__Records drawn from a dataset__.
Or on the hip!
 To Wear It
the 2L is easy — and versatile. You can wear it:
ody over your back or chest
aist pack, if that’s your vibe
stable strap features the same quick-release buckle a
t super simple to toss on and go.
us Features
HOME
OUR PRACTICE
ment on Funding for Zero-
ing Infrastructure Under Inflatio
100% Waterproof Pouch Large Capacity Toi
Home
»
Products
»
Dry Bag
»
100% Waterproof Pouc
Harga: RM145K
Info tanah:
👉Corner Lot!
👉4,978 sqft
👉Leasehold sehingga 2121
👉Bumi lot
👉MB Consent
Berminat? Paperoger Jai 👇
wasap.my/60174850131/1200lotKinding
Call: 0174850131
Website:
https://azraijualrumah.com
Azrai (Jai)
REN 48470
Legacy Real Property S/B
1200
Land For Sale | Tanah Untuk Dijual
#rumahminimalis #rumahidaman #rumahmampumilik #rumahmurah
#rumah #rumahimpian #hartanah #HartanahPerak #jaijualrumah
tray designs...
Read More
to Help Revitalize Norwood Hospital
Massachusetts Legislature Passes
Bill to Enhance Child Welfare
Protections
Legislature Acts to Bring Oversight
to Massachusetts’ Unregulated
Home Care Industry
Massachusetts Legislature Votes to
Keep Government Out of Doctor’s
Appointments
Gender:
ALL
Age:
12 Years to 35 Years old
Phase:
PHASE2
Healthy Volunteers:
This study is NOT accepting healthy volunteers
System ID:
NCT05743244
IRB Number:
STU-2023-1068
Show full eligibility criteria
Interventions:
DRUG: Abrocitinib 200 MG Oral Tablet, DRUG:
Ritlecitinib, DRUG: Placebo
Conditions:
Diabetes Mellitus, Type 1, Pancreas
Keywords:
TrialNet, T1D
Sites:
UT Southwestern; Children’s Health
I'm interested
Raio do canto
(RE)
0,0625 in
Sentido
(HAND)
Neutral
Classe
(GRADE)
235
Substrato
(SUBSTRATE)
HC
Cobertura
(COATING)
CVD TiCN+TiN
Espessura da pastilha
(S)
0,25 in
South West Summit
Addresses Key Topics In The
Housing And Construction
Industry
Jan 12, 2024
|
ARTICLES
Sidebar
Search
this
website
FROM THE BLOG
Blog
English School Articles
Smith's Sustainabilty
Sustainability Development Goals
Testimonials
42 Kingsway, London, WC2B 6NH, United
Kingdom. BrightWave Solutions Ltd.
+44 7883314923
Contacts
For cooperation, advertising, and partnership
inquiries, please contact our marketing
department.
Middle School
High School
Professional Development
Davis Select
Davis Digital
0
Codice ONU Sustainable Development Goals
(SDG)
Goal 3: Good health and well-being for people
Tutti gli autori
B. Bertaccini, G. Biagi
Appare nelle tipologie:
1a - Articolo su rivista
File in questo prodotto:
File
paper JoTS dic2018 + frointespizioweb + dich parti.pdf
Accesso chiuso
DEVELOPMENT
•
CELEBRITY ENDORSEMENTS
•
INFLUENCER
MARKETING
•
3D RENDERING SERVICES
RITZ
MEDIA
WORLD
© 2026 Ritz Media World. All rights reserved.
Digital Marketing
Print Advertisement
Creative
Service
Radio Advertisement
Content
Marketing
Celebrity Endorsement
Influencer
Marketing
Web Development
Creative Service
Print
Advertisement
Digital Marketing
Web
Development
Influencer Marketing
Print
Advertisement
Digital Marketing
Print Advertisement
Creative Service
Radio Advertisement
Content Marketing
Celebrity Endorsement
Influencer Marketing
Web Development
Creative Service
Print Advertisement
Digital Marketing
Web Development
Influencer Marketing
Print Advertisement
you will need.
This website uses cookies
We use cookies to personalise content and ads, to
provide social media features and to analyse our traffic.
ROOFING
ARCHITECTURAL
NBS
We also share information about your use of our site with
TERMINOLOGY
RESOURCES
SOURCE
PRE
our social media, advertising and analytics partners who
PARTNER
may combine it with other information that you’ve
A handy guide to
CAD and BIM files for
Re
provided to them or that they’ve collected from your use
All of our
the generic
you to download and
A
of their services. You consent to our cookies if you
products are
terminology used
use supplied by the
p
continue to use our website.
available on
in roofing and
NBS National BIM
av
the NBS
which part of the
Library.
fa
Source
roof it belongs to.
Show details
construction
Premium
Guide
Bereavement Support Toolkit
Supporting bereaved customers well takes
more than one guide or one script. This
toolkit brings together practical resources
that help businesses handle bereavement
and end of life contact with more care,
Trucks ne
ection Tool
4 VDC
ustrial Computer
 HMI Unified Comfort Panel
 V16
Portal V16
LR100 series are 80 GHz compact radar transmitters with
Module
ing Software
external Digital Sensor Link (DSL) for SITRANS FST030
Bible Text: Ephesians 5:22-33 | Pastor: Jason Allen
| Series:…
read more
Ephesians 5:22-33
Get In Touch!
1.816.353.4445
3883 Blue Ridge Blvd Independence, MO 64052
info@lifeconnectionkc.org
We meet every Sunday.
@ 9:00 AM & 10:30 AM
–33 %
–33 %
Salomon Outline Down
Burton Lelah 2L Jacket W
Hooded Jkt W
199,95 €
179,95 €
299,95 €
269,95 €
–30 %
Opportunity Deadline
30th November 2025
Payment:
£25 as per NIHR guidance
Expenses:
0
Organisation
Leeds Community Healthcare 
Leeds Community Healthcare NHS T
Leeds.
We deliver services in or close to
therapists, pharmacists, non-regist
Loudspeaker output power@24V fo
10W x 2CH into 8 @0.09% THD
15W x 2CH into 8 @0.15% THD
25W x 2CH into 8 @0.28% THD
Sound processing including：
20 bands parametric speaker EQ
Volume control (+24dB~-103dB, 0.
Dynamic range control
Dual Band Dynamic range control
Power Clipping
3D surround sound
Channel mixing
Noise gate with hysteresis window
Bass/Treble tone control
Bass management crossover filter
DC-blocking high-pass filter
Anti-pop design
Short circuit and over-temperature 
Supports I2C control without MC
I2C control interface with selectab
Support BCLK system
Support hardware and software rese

__WHAT THIS TASK INVOLVES__. Above are the records; set each one down word for word.

__TASK ANSWER__.
Or on the hip!
 To Wear It
the 2L is easy — and versatile. You can wear it:
ody over your back or chest
aist pack, if that’s your vibe
stable strap features the same quick-release buckle a
t super simple to toss on and go.
us Features
HOME
OUR PRACTICE
ment on Funding for Zero-
ing Infrastructure Under Inflatio
100% Waterproof Pouch Large Capacity Toi
Home
»
Products
»
Dry Bag
»
100% Waterproof Pouc
Harga: RM145K
Info tanah:
👉Corner Lot!
👉4,978 sqft
👉Leasehold sehingga 2121
👉Bumi lot
👉MB Consent
Berminat? Paperoger Jai 👇
wasap.my/60174850131/1200lotKinding
Call: 0174850131
Website:
https://azraijualrumah.com
Azrai (Jai)
REN 48470
Legacy Real Property S/B
1200
Land For Sale | Tanah Untuk Dijual
#rumahminimalis #rumahidaman #rumahmampumilik #rumahmurah
#rumah #rumahimpian #hartanah #HartanahPerak #jaijualrumah
tray designs...
Read More
to Help Revitalize Norwood Hospital
Massachusetts Legislature Passes
Bill to Enhance Child Welfare
Protections
Legislature Acts to Bring Oversight
to Massachusetts’ Unregulated
Home Care Industry
Massachusetts Legislature Votes to
Keep Government Out of Doctor’s
Appointments
Gender:
ALL
Age:
12 Years to 35 Years old
Phase:
PHASE2
Healthy Volunteers:
This study is NOT accepting healthy volunteers
System ID:
NCT05743244
IRB Number:
STU-2023-1068
Show full eligibility criteria
Interventions:
DRUG: Abrocitinib 200 MG Oral Tablet, DRUG:
Ritlecitinib, DRUG: Placebo
Conditions:
Diabetes Mellitus, Type 1, Pancreas
Keywords:
TrialNet, T1D
Sites:
UT Southwestern; Children’s Health
I'm interested
Raio do canto
(RE)
0,0625 in
Sentido
(HAND)
Neutral
Classe
(GRADE)
235
Substrato
(SUBSTRATE)
HC
Cobertura
(COATING)
CVD TiCN+TiN
Espessura da pastilha
(S)
0,25 in
South West Summit
Addresses Key Topics In The
Housing And Construction
Industry
Jan 12, 2024
|
ARTICLES
Sidebar
Search
this
website
FROM THE BLOG
Blog
English School Articles
Smith's Sustainabilty
Sustainability Development Goals
Testimonials
42 Kingsway, London, WC2B 6NH, United
Kingdom. BrightWave Solutions Ltd.
+44 7883314923
Contacts
For cooperation, advertising, and partnership
inquiries, please contact our marketing
department.
Middle School
High School
Professional Development
Davis Select
Davis Digital
0
Codice ONU Sustainable Development Goals
(SDG)
Goal 3: Good health and well-being for people
Tutti gli autori
B. Bertaccini, G. Biagi
Appare nelle tipologie:
1a - Articolo su rivista
File in questo prodotto:
File
paper JoTS dic2018 + frointespizioweb + dich parti.pdf
Accesso chiuso
DEVELOPMENT
•
CELEBRITY ENDORSEMENTS
•
INFLUENCER
MARKETING
•
3D RENDERING SERVICES
RITZ
MEDIA
WORLD
© 2026 Ritz Media World. All rights reserved.
Digital Marketing
Print Advertisement
Creative
Service
Radio Advertisement
Content
Marketing
Celebrity Endorsement
Influencer
Marketing
Web Development
Creative Service
Print
Advertisement
Digital Marketing
Web
Development
Influencer Marketing
Print
Advertisement
Digital Marketing
Print Advertisement
Creative Service
Radio Advertisement
Content Marketing
Celebrity Endorsement
Influencer Marketing
Web Development
Creative Service
Print Advertisement
Digital Marketing
Web Development
Influencer Marketing
Print Advertisement
you will need.
This website uses cookies
We use cookies to personalise content and ads, to
provide social media features and to analyse our traffic.
ROOFING
ARCHITECTURAL
NBS
We also share information about your use of our site with
TERMINOLOGY
RESOURCES
SOURCE
PRE
our social media, advertising and analytics partners who
PARTNER
may combine it with other information that you’ve
A handy guide to
CAD and BIM files for
Re
provided to them or that they’ve collected from your use
All of our
the generic
you to download and
A
of their services. You consent to our cookies if you
products are
terminology used
use supplied by the
p
continue to use our website.
available on
in roofing and
NBS National BIM
av
the NBS
which part of the
Library.
fa
Source
roof it belongs to.
Show details
construction
Premium
Guide
Bereavement Support Toolkit
Supporting bereaved customers well takes
more than one guide or one script. This
toolkit brings together practical resources
that help businesses handle bereavement
and end of life contact with more care,
Trucks ne
ection Tool
4 VDC
ustrial Computer
 HMI Unified Comfort Panel
 V16
Portal V16
LR100 series are 80 GHz compact radar transmitters with
Module
ing Software
external Digital Sensor Link (DSL) for SITRANS FST030
Bible Text: Ephesians 5:22-33 | Pastor: Jason Allen
| Series:…
read more
Ephesians 5:22-33
Get In Touch!
1.816.353.4445
3883 Blue Ridge Blvd Independence, MO 64052
info@lifeconnectionkc.org
We meet every Sunday.
@ 9:00 AM & 10:30 AM
–33 %
–33 %
Salomon Outline Down
Burton Lelah 2L Jacket W
Hooded Jkt W
199,95 €
179,95 €
299,95 €
269,95 €
–30 %
Opportunity Deadline
30th November 2025
Payment:
£25 as per NIHR guidance
Expenses:
0
Organisation
Leeds Community Healthcare 
Leeds Community Healthcare NHS T
Leeds.
We deliver services in or close to
therapists, pharmacists, non-regist
Loudspeaker output power@24V fo
10W x 2CH into 8 @0.09% THD
15W x 2CH into 8 @0.15% THD
25W x 2CH into 8 @0.28% THD
Sound processing including：
20 bands parametric speaker EQ
Volume control (+24dB~-103dB, 0.
Dynamic range control
Dual Band Dynamic range control
Power Clipping
3D surround sound
Channel mixing
Noise gate with hysteresis window
Bass/Treble tone control
Bass management crossover filter
DC-blocking high-pass filter
Anti-pop design
Short circuit and over-temperature 
Supports I2C control without MC
I2C control interface with selectab
Support BCLK system
Support hardware and software rese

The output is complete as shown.